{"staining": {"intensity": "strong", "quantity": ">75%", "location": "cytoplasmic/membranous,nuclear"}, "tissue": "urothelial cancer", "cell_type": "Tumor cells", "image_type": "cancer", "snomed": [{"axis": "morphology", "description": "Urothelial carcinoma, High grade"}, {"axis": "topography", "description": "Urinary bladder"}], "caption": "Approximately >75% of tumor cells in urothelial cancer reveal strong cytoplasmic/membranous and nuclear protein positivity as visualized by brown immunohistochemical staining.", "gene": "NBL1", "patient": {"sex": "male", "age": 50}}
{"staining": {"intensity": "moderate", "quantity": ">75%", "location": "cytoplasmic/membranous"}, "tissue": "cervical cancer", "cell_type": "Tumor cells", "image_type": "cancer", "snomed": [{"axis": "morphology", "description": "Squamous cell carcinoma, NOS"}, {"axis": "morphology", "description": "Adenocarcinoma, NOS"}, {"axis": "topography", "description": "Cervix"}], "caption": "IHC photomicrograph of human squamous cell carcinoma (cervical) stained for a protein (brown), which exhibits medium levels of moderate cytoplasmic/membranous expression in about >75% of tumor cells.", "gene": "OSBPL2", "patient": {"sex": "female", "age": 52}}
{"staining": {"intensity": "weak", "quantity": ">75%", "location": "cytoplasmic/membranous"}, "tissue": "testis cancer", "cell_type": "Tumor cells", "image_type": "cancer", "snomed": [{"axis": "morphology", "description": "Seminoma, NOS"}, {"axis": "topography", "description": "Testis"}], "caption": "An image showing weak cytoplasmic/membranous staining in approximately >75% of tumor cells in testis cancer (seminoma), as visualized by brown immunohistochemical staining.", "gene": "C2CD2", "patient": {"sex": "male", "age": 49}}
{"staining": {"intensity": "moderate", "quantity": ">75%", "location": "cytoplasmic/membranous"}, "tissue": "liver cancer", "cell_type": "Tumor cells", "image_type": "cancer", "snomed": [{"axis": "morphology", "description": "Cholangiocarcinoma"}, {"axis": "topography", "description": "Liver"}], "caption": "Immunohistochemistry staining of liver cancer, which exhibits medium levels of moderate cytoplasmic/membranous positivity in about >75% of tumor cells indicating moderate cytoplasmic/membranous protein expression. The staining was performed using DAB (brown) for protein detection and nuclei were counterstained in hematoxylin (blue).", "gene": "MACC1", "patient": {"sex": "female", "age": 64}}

Aim of the exercise » Write out, from the lines above, only those from the line with "photomicrograph of human" to the line with "image showing weak", exactly as given, including the first and the last.

Output of the exercise »
{"staining": {"intensity": "moderate", "quantity": ">75%", "location": "cytoplasmic/membranous"}, "tissue": "cervical cancer", "cell_type": "Tumor cells", "image_type": "cancer", "snomed": [{"axis": "morphology", "description": "Squamous cell carcinoma, NOS"}, {"axis": "morphology", "description": "Adenocarcinoma, NOS"}, {"axis": "topography", "description": "Cervix"}], "caption": "IHC photomicrograph of human squamous cell carcinoma (cervical) stained for a protein (brown), which exhibits medium levels of moderate cytoplasmic/membranous expression in about >75% of tumor cells.", "gene": "OSBPL2", "patient": {"sex": "female", "age": 52}}
{"staining": {"intensity": "weak", "quantity": ">75%", "location": "cytoplasmic/membranous"}, "tissue": "testis cancer", "cell_type": "Tumor cells", "image_type": "cancer", "snomed": [{"axis": "morphology", "description": "Seminoma, NOS"}, {"axis": "topography", "description": "Testis"}], "caption": "An image showing weak cytoplasmic/membranous staining in approximately >75% of tumor cells in testis cancer (seminoma), as visualized by brown immunohistochemical staining.", "gene": "C2CD2", "patient": {"sex": "male", "age": 49}}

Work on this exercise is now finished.